Ce matin, je suis tombé sur un écrit du jésuite Jean-Joseph Surin, mort en 1665 et qui fut l’une des lumières mystiques du XVIIe siècle français1. Il médite sur qui est « le véritable serviteur ». Mes doutes anciens et la plupart du temps étouffés sous la cendre de l’oubli, se réveillent en sursaut à la lecture de cet aphorisme qu’il tire de l’Imitation de Jésus Christ et qui sert au bon jésuite d’introduction à son propos : « Tout ce qui est bon n’est pas saint : et tout ce qui peut-être parfait n’est pas pour autant agréable à Dieu ».
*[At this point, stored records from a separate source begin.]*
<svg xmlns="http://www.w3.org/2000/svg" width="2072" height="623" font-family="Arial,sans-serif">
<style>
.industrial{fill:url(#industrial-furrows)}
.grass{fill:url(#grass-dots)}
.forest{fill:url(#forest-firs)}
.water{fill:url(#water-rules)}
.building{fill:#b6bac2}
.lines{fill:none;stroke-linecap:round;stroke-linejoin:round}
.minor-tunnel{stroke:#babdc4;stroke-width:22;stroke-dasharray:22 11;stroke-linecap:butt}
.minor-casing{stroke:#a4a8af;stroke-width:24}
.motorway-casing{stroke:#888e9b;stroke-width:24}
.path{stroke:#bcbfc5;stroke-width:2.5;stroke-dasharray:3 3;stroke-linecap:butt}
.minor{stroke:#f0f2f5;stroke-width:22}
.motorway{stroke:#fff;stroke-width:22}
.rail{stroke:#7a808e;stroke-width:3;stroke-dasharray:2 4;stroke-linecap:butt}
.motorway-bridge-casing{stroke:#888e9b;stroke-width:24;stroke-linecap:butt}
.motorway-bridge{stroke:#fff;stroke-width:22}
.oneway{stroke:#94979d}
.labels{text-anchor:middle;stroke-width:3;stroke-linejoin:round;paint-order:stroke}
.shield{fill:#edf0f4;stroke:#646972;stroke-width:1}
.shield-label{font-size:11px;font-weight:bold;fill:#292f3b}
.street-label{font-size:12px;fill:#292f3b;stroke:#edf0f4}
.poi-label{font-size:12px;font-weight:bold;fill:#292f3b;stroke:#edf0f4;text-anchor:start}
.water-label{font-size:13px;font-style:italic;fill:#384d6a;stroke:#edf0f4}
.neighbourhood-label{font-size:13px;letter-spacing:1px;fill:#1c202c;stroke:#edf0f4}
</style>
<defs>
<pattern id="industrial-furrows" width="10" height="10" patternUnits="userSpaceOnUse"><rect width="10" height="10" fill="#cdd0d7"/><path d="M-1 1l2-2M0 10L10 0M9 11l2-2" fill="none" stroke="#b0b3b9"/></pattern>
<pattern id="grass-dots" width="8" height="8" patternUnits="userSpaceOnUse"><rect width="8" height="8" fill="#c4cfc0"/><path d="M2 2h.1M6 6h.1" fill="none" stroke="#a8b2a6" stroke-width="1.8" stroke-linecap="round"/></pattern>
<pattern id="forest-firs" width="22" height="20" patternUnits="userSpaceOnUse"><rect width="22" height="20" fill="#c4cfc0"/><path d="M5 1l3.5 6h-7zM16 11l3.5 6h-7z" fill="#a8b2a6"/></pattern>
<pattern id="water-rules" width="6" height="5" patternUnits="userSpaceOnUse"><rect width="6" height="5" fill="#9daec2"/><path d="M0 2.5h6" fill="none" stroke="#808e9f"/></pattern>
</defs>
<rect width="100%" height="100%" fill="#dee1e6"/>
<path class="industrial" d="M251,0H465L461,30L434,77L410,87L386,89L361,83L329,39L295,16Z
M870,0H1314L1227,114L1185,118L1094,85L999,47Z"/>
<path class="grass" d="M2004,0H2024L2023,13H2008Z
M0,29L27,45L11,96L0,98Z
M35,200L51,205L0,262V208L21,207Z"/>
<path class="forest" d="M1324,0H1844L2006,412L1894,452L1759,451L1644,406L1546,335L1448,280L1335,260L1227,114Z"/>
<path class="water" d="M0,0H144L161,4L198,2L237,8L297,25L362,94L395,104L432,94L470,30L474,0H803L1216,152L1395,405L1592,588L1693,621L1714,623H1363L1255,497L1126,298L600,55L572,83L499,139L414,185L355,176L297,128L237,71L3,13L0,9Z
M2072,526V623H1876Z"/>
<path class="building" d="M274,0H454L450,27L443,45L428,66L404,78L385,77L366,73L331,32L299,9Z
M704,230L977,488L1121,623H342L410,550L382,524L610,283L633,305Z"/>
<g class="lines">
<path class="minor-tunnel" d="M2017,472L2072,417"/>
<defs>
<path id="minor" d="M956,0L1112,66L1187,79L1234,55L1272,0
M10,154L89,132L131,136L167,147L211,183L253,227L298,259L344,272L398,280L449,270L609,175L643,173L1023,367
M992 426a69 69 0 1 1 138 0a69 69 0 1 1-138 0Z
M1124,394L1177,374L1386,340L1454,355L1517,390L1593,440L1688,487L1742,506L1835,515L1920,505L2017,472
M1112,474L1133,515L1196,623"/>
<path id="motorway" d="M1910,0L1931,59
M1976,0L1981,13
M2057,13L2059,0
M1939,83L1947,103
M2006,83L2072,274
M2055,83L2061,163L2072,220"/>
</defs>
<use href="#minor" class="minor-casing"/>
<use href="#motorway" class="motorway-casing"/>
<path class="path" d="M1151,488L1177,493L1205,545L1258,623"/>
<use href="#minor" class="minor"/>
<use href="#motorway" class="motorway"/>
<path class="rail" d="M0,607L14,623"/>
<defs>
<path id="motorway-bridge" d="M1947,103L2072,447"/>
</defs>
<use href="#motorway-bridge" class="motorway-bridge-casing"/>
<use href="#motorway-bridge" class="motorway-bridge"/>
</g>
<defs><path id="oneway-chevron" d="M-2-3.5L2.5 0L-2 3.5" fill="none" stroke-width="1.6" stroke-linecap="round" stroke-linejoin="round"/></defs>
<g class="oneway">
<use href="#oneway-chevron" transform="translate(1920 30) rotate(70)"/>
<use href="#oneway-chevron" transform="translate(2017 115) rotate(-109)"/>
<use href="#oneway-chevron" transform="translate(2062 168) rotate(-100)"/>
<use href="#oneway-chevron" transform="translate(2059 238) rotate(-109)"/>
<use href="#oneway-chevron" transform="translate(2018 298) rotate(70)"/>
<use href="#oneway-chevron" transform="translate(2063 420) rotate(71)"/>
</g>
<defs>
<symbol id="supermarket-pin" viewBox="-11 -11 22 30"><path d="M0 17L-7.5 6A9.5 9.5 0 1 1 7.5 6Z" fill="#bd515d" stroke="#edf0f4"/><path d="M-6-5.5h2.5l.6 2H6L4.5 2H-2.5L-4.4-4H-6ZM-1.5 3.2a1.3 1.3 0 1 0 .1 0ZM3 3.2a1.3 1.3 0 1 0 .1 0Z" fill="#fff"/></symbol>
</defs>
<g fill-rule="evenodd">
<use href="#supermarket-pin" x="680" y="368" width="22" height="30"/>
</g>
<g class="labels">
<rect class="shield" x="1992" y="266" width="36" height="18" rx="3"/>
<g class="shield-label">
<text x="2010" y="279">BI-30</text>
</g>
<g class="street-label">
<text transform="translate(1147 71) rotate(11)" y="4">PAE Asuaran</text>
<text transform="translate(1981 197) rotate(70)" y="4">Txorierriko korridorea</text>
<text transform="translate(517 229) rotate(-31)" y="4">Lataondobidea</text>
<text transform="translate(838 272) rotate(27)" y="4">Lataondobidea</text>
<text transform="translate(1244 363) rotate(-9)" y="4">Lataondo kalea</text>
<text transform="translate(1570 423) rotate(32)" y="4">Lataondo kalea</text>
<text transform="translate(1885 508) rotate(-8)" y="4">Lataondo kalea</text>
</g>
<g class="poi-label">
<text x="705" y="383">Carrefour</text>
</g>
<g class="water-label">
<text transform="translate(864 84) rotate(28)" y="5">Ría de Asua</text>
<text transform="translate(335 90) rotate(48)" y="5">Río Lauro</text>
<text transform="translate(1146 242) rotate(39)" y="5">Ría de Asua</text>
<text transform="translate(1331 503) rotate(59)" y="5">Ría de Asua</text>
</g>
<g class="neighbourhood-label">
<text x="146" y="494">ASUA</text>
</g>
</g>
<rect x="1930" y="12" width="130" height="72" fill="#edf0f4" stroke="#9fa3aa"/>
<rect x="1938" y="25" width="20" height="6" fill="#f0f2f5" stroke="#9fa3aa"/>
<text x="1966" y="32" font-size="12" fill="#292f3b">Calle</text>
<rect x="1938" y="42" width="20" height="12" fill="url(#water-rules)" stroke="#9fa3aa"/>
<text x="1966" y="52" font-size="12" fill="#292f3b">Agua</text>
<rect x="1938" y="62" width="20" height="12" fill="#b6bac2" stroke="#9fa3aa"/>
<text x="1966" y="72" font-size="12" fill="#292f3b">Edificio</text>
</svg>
Ce serait suffisant pour expliquer mon trouble : mais je cite quelques lignes de la suite : « … le véritable service de Dieu est de faire le bien qu’Il veut, tout ainsi que le bon serviteur n’est pas celui qui fait des choses bonnes, mais celui qui fait celles que son maître veut ».
Mais que veut le Père justement, et que désire-t-Il pour et de moi ? Je ne sais.
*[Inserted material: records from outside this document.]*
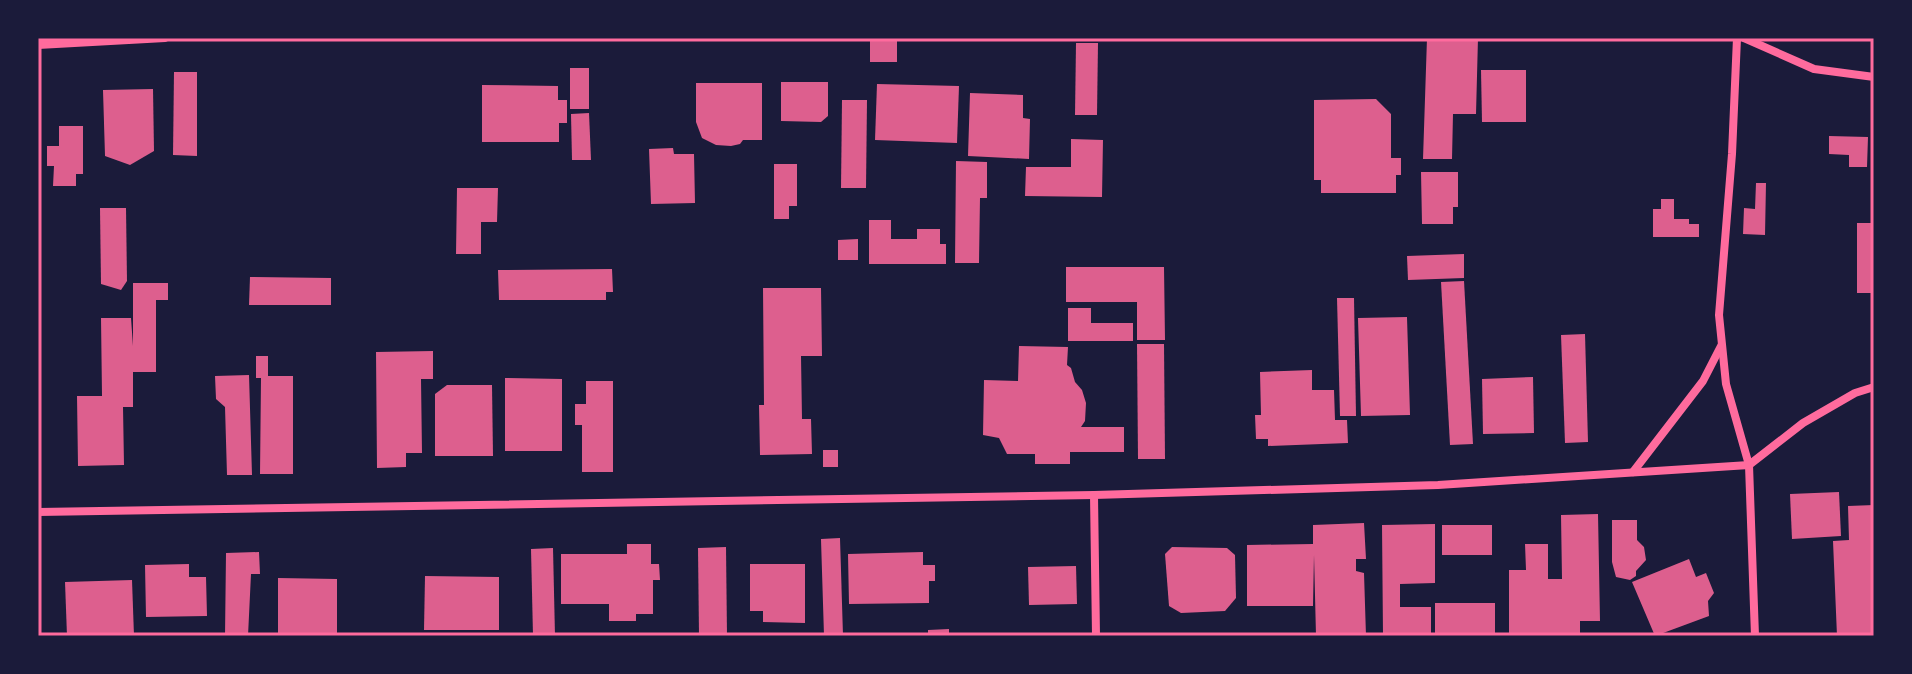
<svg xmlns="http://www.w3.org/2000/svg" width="1912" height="674" font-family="Inter,sans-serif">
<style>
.building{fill:#dd5f8e}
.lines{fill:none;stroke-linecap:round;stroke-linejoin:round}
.minor{stroke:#ff6b9d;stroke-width:8}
.neatline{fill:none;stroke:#ff6b9d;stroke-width:3}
</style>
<rect width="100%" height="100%" fill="#1b1b3a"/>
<!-- building -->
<g class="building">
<polygon points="897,38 897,62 870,62 870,39"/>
<polygon points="1427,38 1478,38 1476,114 1453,114 1452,159 1423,159"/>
<polygon points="1076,43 1098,43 1097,115 1075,115"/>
<rect x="570" y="68" width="19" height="41"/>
<polygon points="1481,70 1526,70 1526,122 1482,122"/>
<polygon points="174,72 197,72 197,156 173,155"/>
<polygon points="781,82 828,82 828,116 821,122 781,121"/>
<polygon points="696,83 762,83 762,140 743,140 740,144 731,146 716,145 702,138 696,122"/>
<polygon points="877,84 959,86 957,143 875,140"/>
<polygon points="482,85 558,86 558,100 567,100 567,123 559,123 559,142 482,142"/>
<polygon points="153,89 154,151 130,165 105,156 103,90"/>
<polygon points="970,93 1023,95 1023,118 1030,119 1029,159 968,156"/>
<polygon points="1376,99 1391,114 1391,158 1401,158 1401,175 1396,175 1396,193 1321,193 1321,180 1314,180 1314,100"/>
<polygon points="842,100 867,100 866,188 841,188"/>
<polygon points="589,113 591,160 572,160 571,114"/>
<polygon points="59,126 83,126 83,174 76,174 76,186 53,186 54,166 47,166 47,146 59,146"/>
<polygon points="1829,136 1868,137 1867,167 1849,167 1849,155 1829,154"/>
<polygon points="1071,139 1103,140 1102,197 1025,196 1026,167 1071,167"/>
<polygon points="673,148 674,154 694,154 695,203 651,204 649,149"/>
<polygon points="956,161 987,162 987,198 980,198 979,263 955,263"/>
<polygon points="774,164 797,164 797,206 789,206 789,219 774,219"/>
<polygon points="1421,172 1458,172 1458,207 1453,207 1453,224 1422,224"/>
<polygon points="1756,183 1766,183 1765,235 1743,234 1744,208 1755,209"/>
<polygon points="457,188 498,188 497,222 481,222 481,254 456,254"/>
<polygon points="1661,199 1674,199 1674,219 1689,219 1689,224 1699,224 1699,237 1653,237 1653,209 1661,209"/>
<polygon points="100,208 126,208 127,281 121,290 101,284"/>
<polygon points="869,220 891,220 891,239 917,239 917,229 940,229 940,244 946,244 946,264 869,264"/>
<rect x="1857" y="223" width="17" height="70"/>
<polygon points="858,239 858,260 838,260 838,240"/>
<polygon points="1464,254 1464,278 1408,280 1407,256"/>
<polygon points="1066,267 1164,267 1165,340 1137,340 1137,302 1066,302"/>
<polygon points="612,269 613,292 606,292 606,300 499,300 498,270"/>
<polygon points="250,277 331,278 331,305 249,305"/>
<polygon points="1464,281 1473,444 1450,445 1441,282"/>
<polygon points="133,283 168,283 168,300 156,300 156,372 133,372 133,407 123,407 124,465 78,466 77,396 102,396 101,318 131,318 133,346"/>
<polygon points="763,288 821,288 822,356 801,356 802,419 811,419 812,454 760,455 759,405 764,405"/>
<polygon points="1337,298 1354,298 1356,416 1340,416"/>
<polygon points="1068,308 1091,308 1091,323 1133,323 1133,341 1068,341"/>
<polygon points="1407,317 1410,415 1361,416 1358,318"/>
<polygon points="1585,334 1588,442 1565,443 1561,335"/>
<polygon points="1137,344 1164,344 1165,459 1138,459"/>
<polygon points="1019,346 1068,347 1067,365 1071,368 1075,382 1082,390 1086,403 1085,421 1081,427 1124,427 1124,452 1070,452 1070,464 1035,464 1035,454 1007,454 999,438 983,435 984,380 1018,381"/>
<polygon points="433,351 433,379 421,379 422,453 406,453 406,467 377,468 376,352"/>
<polygon points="256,356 268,356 268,376 293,376 293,474 260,474 261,378 256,378"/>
<polygon points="1312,370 1312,390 1334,390 1335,420 1347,420 1348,443 1268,446 1268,439 1256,439 1255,415 1261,415 1260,372"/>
<polygon points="249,375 252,475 227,475 225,407 216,399 215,376"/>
<polygon points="1533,377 1534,433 1483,434 1482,379"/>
<polygon points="505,378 562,379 562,451 505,451"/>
<polygon points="586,381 613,381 613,472 582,472 582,425 575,425 575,404 586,404"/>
<polygon points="447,385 492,385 493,456 435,456 435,394"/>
<rect x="823" y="450" width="15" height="17"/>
<polygon points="1839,492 1841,536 1792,539 1790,494"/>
<polygon points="1874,505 1874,636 1837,636 1833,541 1849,540 1848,506"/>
<polygon points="1598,514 1600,621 1580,621 1580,636 1530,636 1530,633 1509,633 1509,570 1526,570 1525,544 1548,544 1548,579 1562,579 1561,515"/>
<polygon points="1612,520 1637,520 1637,540 1644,547 1646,560 1636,571 1636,576 1630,580 1616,577 1612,562"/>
<polygon points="1364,523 1366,559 1356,559 1356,571 1364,573 1366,636 1316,636 1314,555 1313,606 1247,606 1247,545 1313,544 1313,525"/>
<polygon points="1435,524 1435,583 1400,584 1400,607 1431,607 1431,636 1383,636 1382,525"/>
<rect x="1442" y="525" width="50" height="30"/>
<polygon points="840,538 843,636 824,636 821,539"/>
<polygon points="627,544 651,544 651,564 659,564 660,580 653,580 653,614 636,614 636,621 609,621 609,604 561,604 561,554 627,554"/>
<polygon points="726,547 727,636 699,636 698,548"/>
<polygon points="1172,547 1227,548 1235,555 1236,598 1225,611 1181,613 1169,606 1165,554"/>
<polygon points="553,548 555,636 533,636 531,549"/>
<polygon points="259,552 260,574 251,574 248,636 225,636 226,553"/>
<polygon points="923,552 923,565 935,565 935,581 929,581 929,603 849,604 848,554"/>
<polygon points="1689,559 1696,577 1706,573 1714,593 1708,601 1709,616 1655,636 1632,582"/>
<polygon points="189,564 189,577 206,577 207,616 146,617 145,565"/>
<polygon points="750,564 805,564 805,623 763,622 763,611 750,611"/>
<polygon points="1076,566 1077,604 1029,605 1028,567"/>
<polygon points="425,576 499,577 499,630 424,630"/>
<polygon points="278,578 337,579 337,636 278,636"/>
<polygon points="132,580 134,636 67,636 65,582"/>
<rect x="1435" y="603" width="60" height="33"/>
<polygon points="949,629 949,636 928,636 928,630"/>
</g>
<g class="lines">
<!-- minor -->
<g class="minor">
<polyline points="1737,38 1732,154 1719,315 1726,384 1749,465 1755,636"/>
<polyline points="1744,38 1814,69 1874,77"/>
<polyline points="38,45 165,38"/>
<polyline points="1633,472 1703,381 1721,346"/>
<polyline points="1094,495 1096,636"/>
<polyline points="38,512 1094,495 1438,485 1749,465 1803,423 1855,393 1874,387"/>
</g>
</g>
<!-- border -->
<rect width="1912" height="674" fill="none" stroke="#1b1b3a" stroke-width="80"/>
<rect x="40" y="40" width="1832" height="594" class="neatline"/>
</svg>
Il m’est arrivé de rencontrer à Troyes des personnes bienveillantes et engagées dans la réflexion spirituelle alors que j’étais jeté dans des difficultés matérielles considérables. Elles ont tenté de me persuader d’abandonner mes Cahiers Bleus, lesquels, pensaient-elles, m’éloignaient de ma vie de famille, premier de mes devoirs, moi qui ambitionnais de tout mener de front. Je ne les ai pas écoutées : est-ce que ce fut à tort ou à raison ? Je ne sais toujours pas, tant d’années plus tard.
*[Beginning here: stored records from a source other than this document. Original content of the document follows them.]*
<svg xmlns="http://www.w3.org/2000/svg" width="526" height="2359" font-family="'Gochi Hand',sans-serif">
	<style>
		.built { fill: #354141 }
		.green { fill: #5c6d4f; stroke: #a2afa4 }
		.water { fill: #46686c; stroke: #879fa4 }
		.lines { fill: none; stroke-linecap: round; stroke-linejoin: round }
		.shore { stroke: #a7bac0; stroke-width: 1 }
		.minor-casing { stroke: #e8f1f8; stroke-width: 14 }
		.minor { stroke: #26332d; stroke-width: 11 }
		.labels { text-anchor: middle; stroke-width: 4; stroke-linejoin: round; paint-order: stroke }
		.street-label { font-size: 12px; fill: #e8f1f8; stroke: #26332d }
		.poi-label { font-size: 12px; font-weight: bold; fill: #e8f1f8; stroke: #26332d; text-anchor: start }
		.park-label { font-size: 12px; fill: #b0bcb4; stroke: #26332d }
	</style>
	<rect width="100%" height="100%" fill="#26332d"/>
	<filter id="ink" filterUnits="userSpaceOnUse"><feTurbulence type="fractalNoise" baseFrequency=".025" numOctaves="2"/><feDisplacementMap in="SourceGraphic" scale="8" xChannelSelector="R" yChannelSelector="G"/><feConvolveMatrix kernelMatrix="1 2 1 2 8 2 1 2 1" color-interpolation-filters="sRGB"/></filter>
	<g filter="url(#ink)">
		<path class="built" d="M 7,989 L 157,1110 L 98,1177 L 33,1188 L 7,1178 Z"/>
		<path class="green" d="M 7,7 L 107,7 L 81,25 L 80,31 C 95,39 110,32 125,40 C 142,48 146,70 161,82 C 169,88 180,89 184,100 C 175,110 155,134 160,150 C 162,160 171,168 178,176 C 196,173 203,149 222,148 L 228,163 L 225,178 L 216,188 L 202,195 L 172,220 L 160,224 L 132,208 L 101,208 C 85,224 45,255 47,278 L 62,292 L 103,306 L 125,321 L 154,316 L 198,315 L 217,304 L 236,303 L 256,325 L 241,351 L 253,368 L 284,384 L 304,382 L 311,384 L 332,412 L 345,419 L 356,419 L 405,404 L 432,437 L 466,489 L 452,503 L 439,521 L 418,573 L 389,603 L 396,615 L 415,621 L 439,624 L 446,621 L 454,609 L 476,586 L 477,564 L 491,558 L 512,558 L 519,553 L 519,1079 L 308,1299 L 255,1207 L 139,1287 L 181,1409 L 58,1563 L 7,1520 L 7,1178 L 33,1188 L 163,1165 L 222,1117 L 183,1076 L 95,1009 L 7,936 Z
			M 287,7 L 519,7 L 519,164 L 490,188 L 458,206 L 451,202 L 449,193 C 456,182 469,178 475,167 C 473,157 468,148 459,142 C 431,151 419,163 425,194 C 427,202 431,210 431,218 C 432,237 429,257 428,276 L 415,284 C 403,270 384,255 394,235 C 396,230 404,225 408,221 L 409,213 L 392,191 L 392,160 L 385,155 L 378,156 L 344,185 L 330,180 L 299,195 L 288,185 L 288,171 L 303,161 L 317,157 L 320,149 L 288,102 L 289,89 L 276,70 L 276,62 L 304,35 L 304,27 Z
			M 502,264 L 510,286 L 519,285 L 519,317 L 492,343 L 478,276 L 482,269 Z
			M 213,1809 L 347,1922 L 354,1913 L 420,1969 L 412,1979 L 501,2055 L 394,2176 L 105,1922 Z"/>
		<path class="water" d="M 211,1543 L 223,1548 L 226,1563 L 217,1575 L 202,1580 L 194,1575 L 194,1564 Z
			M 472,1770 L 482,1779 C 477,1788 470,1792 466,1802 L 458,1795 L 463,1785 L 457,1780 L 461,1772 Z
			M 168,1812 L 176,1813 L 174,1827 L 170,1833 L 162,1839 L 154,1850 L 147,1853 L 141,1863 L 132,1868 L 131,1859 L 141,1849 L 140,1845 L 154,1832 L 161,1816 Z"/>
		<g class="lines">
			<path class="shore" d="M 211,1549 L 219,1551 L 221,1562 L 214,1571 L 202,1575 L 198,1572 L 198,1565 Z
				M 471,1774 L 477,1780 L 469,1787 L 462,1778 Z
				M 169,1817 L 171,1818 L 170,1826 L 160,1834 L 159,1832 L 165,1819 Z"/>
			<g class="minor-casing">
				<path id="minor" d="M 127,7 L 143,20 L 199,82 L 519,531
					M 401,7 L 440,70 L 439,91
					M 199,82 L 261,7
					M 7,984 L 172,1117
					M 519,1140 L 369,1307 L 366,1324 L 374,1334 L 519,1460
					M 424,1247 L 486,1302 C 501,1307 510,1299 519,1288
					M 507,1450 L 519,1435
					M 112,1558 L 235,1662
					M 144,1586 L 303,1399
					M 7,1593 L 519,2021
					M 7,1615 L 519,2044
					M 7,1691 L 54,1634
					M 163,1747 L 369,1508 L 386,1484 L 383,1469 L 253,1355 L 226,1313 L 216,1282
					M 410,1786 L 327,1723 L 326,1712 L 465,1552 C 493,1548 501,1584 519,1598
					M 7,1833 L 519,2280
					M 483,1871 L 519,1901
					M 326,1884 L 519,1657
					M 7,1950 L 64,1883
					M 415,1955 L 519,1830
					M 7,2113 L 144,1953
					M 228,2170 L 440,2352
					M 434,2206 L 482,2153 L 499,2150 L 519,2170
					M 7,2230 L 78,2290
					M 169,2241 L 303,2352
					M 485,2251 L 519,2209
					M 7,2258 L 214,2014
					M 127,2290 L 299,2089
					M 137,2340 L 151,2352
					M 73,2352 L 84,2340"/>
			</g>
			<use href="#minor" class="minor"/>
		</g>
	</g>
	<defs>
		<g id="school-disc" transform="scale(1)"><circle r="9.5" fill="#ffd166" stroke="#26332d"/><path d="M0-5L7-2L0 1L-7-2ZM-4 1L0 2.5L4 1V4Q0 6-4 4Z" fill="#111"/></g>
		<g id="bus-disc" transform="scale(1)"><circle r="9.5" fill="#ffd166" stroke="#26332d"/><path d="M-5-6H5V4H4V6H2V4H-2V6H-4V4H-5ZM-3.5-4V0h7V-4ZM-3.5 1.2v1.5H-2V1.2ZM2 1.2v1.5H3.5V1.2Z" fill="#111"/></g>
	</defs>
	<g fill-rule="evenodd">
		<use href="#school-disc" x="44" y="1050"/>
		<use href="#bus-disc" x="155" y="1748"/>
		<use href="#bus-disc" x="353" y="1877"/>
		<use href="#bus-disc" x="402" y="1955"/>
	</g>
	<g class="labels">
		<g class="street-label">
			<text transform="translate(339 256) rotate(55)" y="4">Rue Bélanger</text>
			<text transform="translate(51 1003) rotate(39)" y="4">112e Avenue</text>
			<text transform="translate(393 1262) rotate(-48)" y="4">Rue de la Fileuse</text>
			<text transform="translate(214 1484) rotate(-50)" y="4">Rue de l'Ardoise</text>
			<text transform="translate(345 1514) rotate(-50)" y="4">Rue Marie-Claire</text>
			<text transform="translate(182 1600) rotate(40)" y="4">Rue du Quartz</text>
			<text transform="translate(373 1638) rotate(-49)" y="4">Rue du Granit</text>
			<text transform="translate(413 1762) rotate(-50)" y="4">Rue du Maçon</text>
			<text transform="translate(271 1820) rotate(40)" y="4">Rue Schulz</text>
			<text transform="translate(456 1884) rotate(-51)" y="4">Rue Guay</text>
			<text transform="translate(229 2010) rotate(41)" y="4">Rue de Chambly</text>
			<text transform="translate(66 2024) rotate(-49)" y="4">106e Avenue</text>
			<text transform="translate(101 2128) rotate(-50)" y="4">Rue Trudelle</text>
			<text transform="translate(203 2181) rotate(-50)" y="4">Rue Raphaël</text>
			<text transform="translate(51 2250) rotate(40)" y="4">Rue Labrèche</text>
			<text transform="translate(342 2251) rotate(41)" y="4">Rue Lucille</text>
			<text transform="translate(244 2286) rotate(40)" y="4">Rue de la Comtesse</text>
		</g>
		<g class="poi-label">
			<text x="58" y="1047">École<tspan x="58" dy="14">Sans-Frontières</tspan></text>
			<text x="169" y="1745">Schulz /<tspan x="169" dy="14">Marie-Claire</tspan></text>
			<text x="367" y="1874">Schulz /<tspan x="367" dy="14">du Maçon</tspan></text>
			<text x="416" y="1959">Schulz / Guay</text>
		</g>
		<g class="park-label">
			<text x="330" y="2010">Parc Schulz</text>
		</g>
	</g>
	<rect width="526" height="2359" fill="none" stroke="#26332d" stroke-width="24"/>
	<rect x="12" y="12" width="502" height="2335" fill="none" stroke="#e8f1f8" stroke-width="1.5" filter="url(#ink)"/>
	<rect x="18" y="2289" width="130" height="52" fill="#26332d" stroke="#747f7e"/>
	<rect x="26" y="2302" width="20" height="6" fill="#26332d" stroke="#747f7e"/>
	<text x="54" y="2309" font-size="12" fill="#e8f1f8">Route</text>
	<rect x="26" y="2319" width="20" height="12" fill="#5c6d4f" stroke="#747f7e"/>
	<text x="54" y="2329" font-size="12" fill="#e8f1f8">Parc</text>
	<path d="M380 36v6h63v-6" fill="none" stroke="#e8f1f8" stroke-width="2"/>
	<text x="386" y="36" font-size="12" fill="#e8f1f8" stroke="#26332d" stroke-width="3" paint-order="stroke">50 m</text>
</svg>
La seule volonté du Père dont je sois assuré c’est la volonté qu’Il exprime au jour de la Transfiguration de son Fils, le Verbe éternel incarné : « Il est mon Fils, écoutez-le ! » Rien de plus mais rien de moins : l’écouter revient ici à Le suivre, accordant à ce qu’Il dit et commande une valeur suprême. Le suivre dans ses enseignements : « Quant à vous, ne vous faites pas donner le titre de Rabbi car vous n’avez qu’un seul enseignant et vous êtes tous frères. […] Ne vous faite pas non plus appeler maîtres, car vous n’avez qu’un seul Maître » (Matthieu XXIII, 8 et 10), citation sortie de l’évangile de ce jour ; Le suivre dans ce qu’il fait quand Il marche en vue de monter sur la croix de notre salut : « Si quelqu’un veut marcher à ma suite, qu’il se renonce lui-même, qu’il prenne chaque jour sa croix et Me suive… » (Luc, IX, 23).
J’ai cherché sur le champ un texte en vue d’être rassuré, car je commençais à me dire : « Arrête-toi, laisse tout tomber, abandonne tes actions en cours comme tes projets puisque tu ne peux ni dire oui ni dire non et pas plus bien entendu ’’peut-être’’. La page qui s’est alors ouverte comportait un texte de Gaudium et Spes, dont je cite cette phrase : « […] Le Christ nous avertit aussi que cette charité (‘’voie de l’amour’’, expression qui explicite peu avant ce mot de charité) doit, non seulement s’exercer dans des actions d’éclat, mais et avant tout dans le quotidien de la vie ». Je n’étais pas plus avancé : je n’accomplis pas d’actions d’éclat et dans la vie quotidienne je me découvre plutôt médiocre et assez nul au point de vue de l’efficacité.
Reste un autre enseignement du Christ : « Je ne vous appelle plus serviteurs, car le serviteur ignore ce que fait son maître ; je vous ai appelés amis, parce que tout ce que j’ai appris de mon Père, je vous l’ai fait connaître. […] Ce que je vous commande, c’est de vous aimer les uns les autres » (Luc, XV, 15 et 17). Sans oublier cette phrase décisive et qui oblige – de cœur, d’esprit, d’âme et de corps – au témoignage quotidien : « Je vous le dis, celui qui Me reconnaitra devant les hommes, le Fils de l’Homme à son tour se déclarera pour lui devant les anges de Dieu ; mais celui qui me reniera devant les Hommes sera renié à la face des anges de Dieu » (Luc, XII, 8)…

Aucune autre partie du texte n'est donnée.